Recommended Wireless LAN Security Policies

The particular wireless LAN security policies followed by an organization depend heavily on the need for security in that organization. The following list contains recommended security policies that would apply in many organizations. This list can be used as a starting point, and pared down or built up to meet specific needs.

All wireless Access Points / Base Stations connected to the corporate network must be registered and approved by the organization’s computer security team. These Access Points / Base Stations are subject to periodic penetration tests and audits. Unregistered Access Points / Base Stations on the corporate network are strictly forbidden.
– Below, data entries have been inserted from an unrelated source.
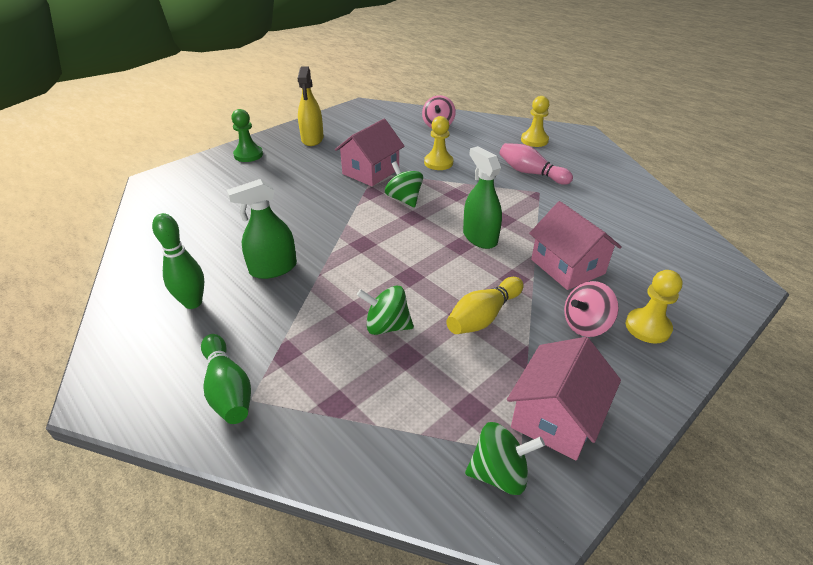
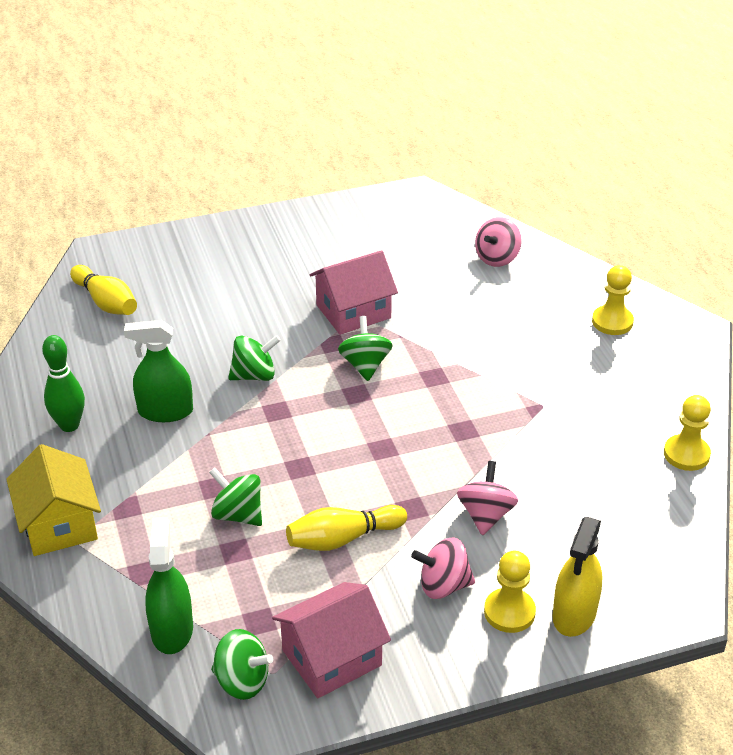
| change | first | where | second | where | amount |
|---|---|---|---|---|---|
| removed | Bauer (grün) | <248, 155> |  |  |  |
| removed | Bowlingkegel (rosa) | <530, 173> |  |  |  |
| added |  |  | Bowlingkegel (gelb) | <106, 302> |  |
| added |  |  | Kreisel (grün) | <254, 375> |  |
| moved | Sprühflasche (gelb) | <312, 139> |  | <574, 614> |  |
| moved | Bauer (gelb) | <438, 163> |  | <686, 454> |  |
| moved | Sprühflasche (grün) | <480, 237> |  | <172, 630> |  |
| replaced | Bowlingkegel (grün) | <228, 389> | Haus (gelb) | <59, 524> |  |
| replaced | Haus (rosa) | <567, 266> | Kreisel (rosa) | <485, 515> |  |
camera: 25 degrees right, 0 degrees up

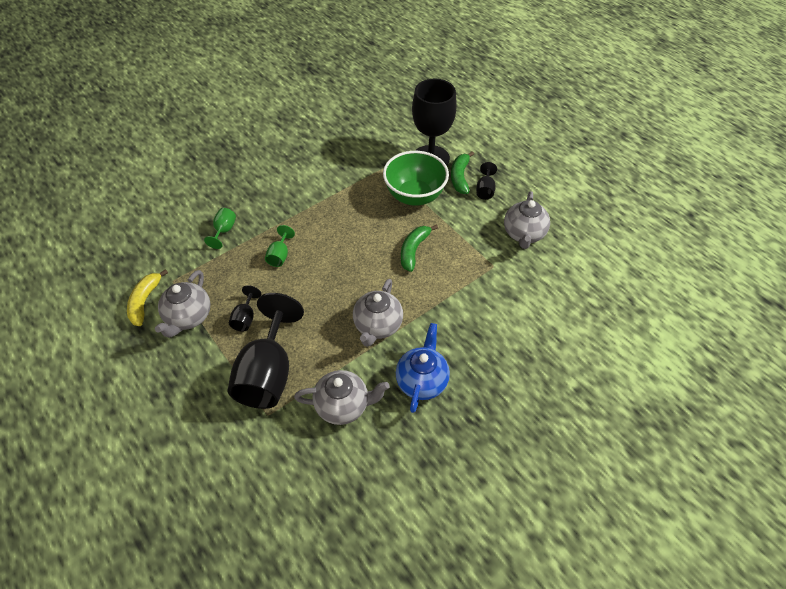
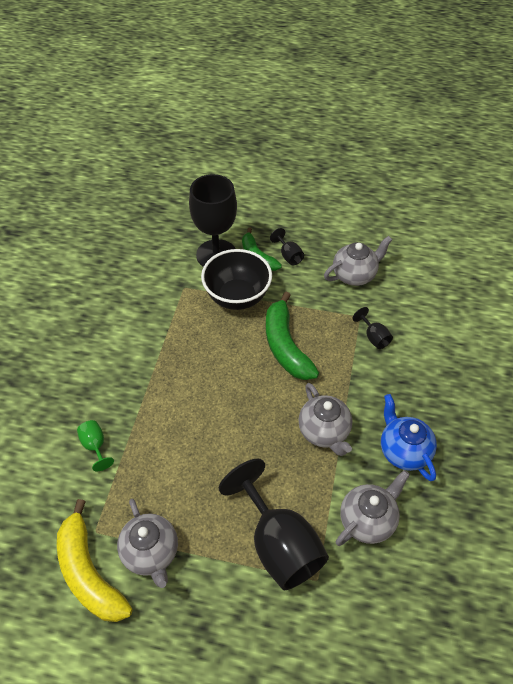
| change | first | where | second | where | amount |
|---|---|---|---|---|---|
| removed | Kelch (grün) | <280, 255> |  |  |  |
| moved | Kelch (schwarz) | <245, 318> |  | <374, 337> |  |
| recoloured | Schüssel (grün) | <414, 196> | Schüssel (schwarz) | <237, 297> |  |
| turned | Teekanne (grau) | <523, 234> |  | <354, 275> | 90 degrees counterclockwise |
| resized | Banane (gelb) | <145, 301> |  | <89, 572> | x1.56 |
| resized | Banane (grün) | <414, 250> |  | <286, 346> | x1.56 |
camera: 40 degrees left, 0 degrees up

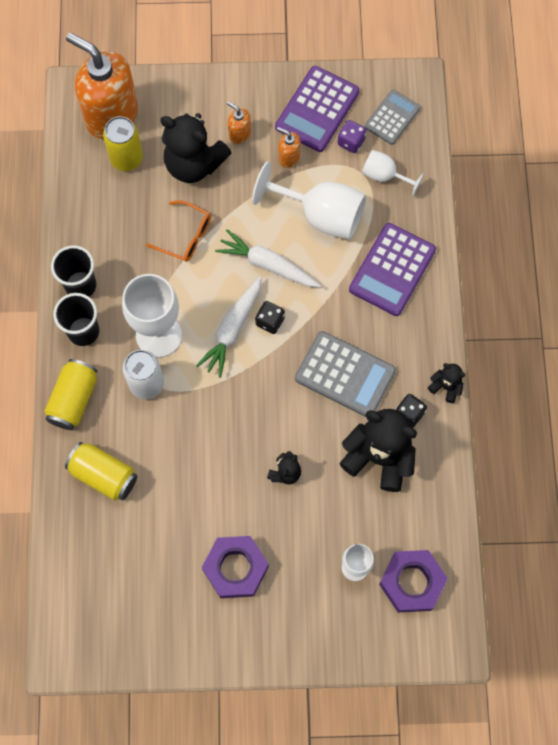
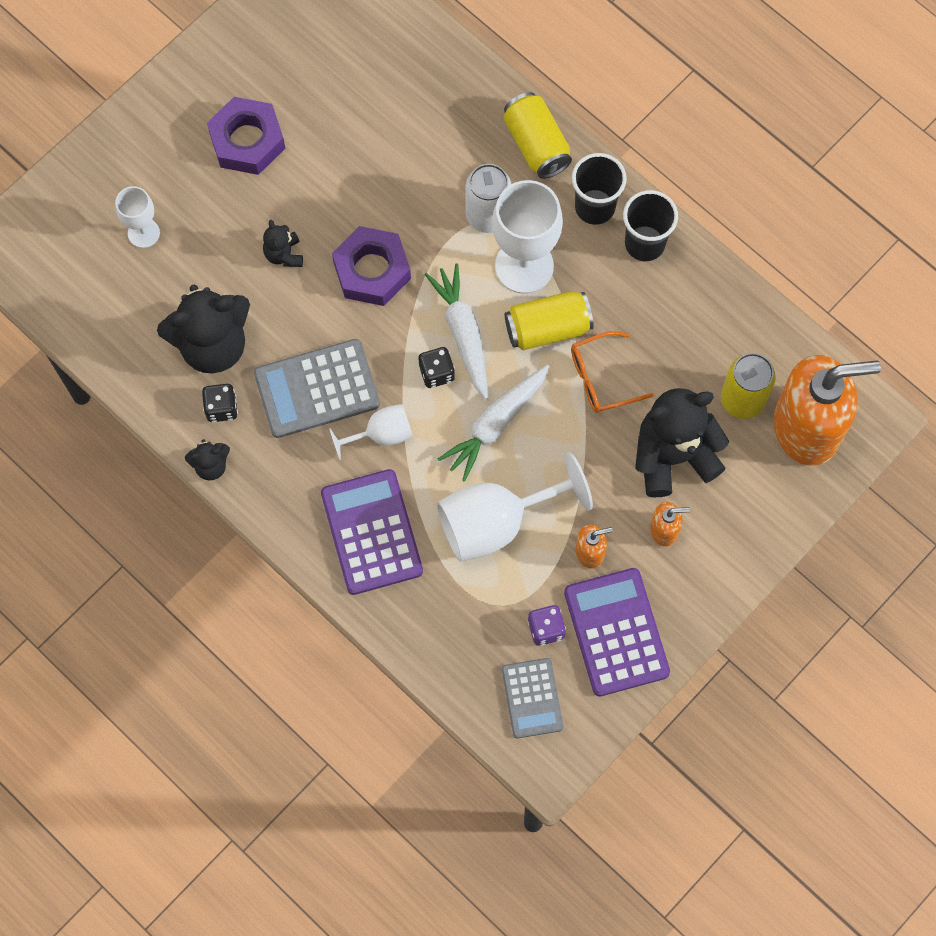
| change | first | where | second | where | amount |
|---|---|---|---|---|---|
| moved | Dose (gelb) | <104, 475> |  | <547, 328> |  |
| moved | Kelch (weiß) | <384, 176> |  | <381, 434> |  |
| moved | Sechskantmutter (lila) | <412, 582> |  | <372, 270> |  |
| turned | Karotte (weiß) | <267, 265> |  | <495, 424> | 150 degrees clockwise |
camera: 135 degrees right, 0 degrees up

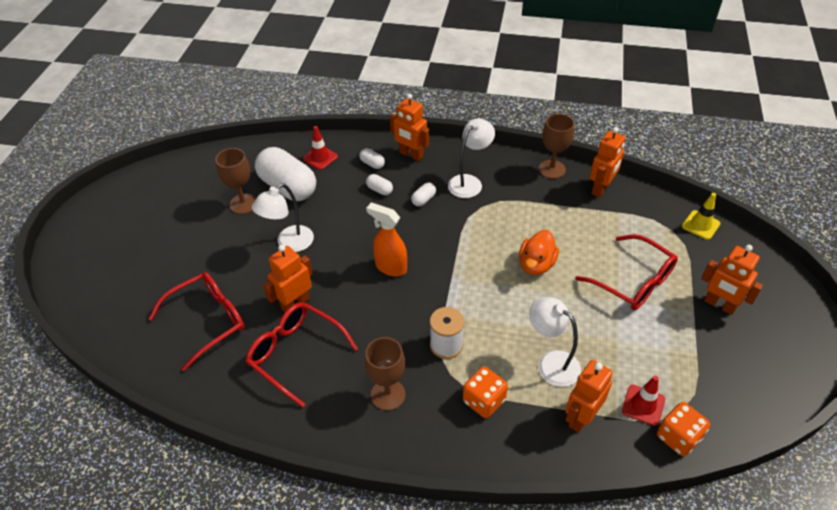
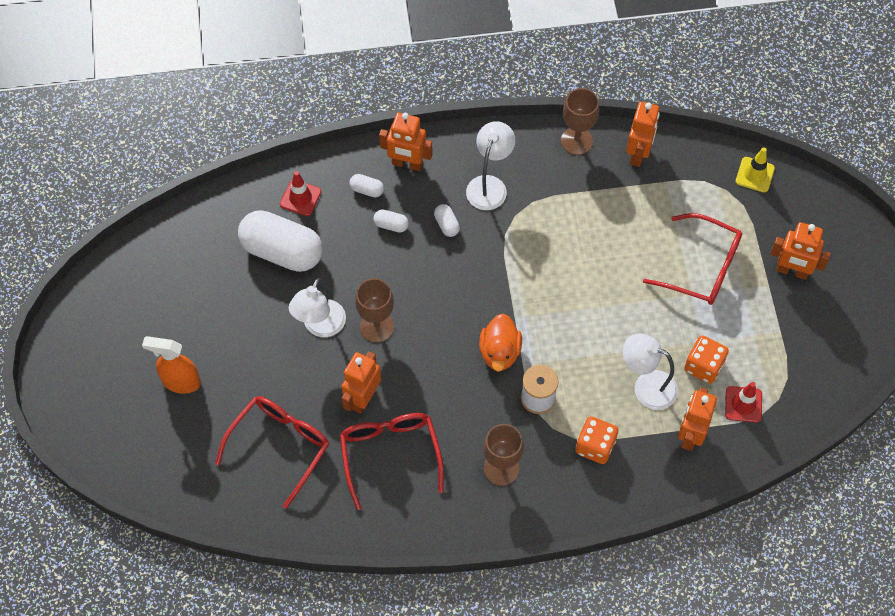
| change | first | where | second | where | amount |
|---|---|---|---|---|---|
| moved | Kelch (braun) | <243, 204> |  | <377, 327> |  |
| moved | Sprühflasche (orange) | <390, 267> |  | <181, 382> |  |
| moved | Ente (orange) | <536, 264> |  | <499, 352> |  |
| moved | Spielwürfel (orange) | <678, 437> |  | <703, 366> |  |
| turned | Brille (rot) | <295, 353> |  | <390, 454> | 60 degrees clockwise |
| turned | Kapsel (weiß) | <423, 200> |  | <446, 225> | 45 degrees counterclockwise |
camera: 20 degrees left, 15 degrees up

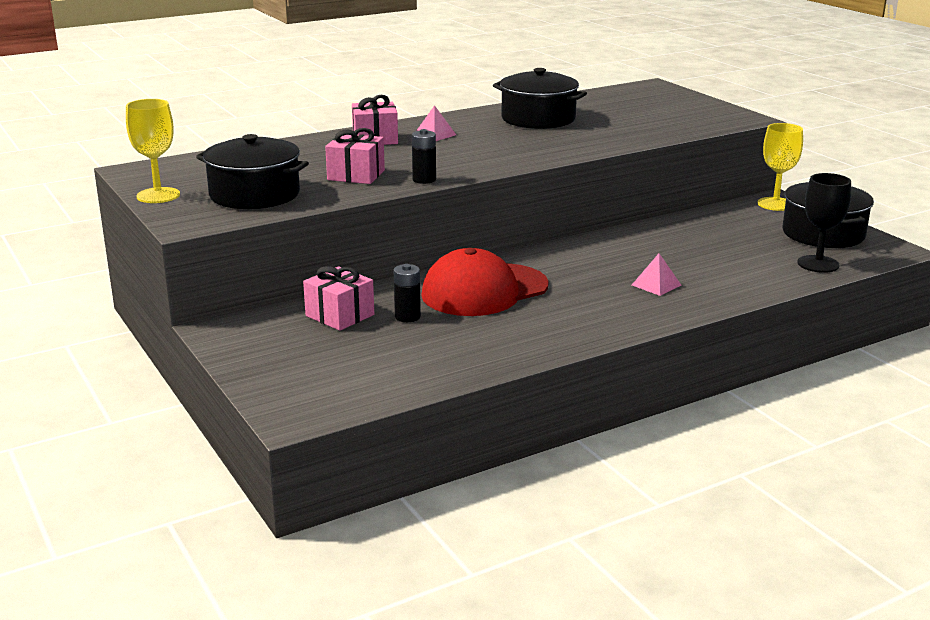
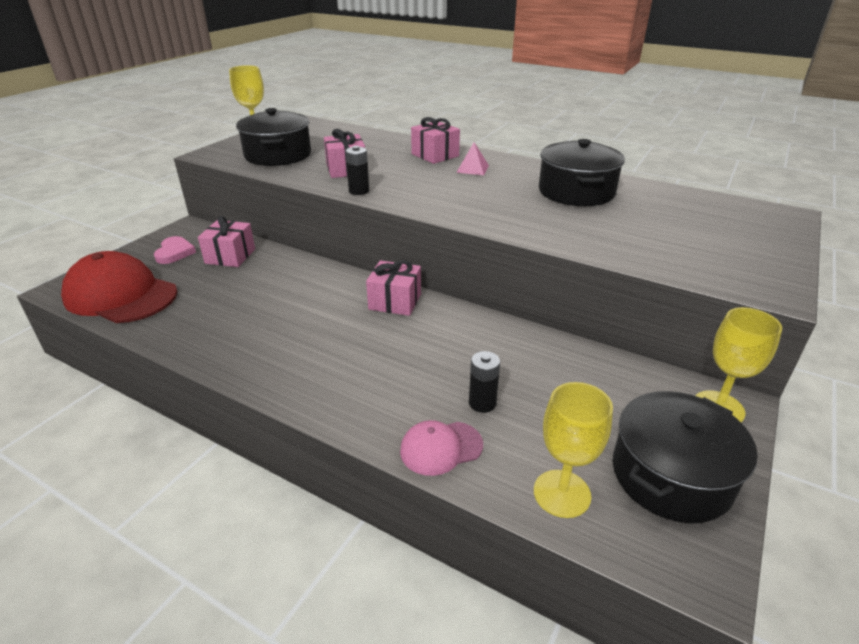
| change | first | where | second | where | amount |
|---|---|---|---|---|---|
| removed | Pyramide (rosa) | <656, 285> |  |  |  |
| added |  |  | Herz (rosa) | <174, 253> |  |
| added |  |  | Geschenk (rosa) | <395, 301> |  |
| added |  |  | Kappe (rosa) | <441, 448> |  |
| moved | Batterie (schwarz) | <407, 317> |  | <482, 403> |  |
| moved | Kappe (rot) | <484, 290> |  | <121, 295> |  |
| recoloured | Kelch (schwarz) | <818, 264> | Kelch (gelb) | <562, 493> |  |
camera: 60 degrees right, 10 degrees up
All wireless Network Interface Cards (i.e., PC cards) used in corporate laptop or desktop computers must be registered with the corporate security team.
All wireless LAN access must use corporate-approved vendor products and security configurations.
All computers with wireless LAN devices must utilize a corporate-approved Virtual Private Network (VPN) for communication across the wireless link. The VPN will authenticate users and encrypt all network traffic.
Wireless Access Points / Base Stations must be deployed so that all wireless traffic is directed through a VPN device before entering the corporate network. The VPN device should be configured to drop all unauthenticated and unencrypted traffic.
The wireless Service Set IDentifier (SSID) provides no security, and should not be used as a password. Furthermore, wireless card Medium Access Control (MAC) addresses can be easily gathered and spoofed by an attacker. Therefore, security schemes should not be based solely on filtering wireless MAC addresses, as they do not provide adequate protection for most uses.
Wired Equivalency Privacy (WEP) keys can be broken. WEP may be used to identify users, but only together with a VPN solution.
The transmit power for Access Points / Base Stations near a building’s perimeter (such as near exterior walls or top floors) should be turned down. Alternatively, wireless systems in these areas could use directional antennas to control signal bleed out of the building.